Presently she went to her desk, and taking some scented notepaper, she wrote a letter. She was evidently very particular about the wording, for she tore up several sheets before she had satisfied herself. There was the look of an evil woman in her eyes as she sealed it, but there was something else, too; there was an expression of indescribable longing.

The next afternoon Dick Faversham came to her flat and found Olga Petrovic alone. He had come in answer to her letter.

"Have I done anything to offend you, Mr. Faversham?" she asked, as she poured out tea.

"Offend me, Countess? I never thought of such a thing. Why do you ask?"

"You were so cold, so distant when you were here last—and that was several days ago."

"I have been very busy," replied Dick.

"While I have been very lonely."

"Lonely! You lonely, Countess?"

"Yes, very lonely. How little men know women. Because a number of silly, chattering people have been here when you have called, you have imagined that my life has been full of pleasure, that I have been content. But I haven't a friend in the world, unless——" She lifted her great languishing eyes to his for a moment, and sighed.

"Unless what?" asked Dick.

"Nothing, nothing. Why should you care about the loneliness of a woman?"

"I care a great deal," replied Dick. "You have been very kind to me—a lonely man."

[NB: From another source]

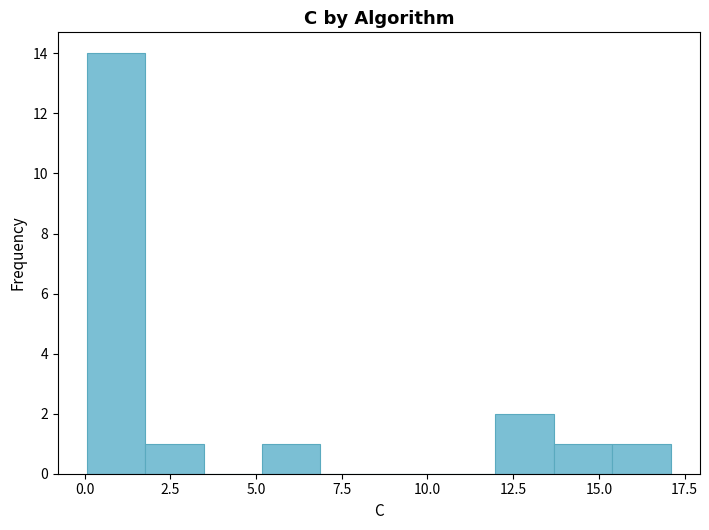

Read against the x-axis, roughly where is the centre of the tallest bar?

1.0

From that moment she became very charming. His words gave her the opening she sought, and a few minutes later she had led him to the channel of conversation which she desired.

"You do not mind?" she said presently. "I know you are the kind of man who finds it a bore to take a woman out to dinner. But there will be a wonderful band at The Moscow, and I love music."

"It will be a pleasure, a very great pleasure," replied Dick.

"And you will not miss being away from the House of Commons for a few hours, will you? I will try to be very nice."

"As though you needed to try," cried Dick. "As though you could be anything else."

She looked half coyly, half boldly into his eyes.

"To-morrow night then?" she said.

"Yes, to-morrow night. At half-past seven I will be here."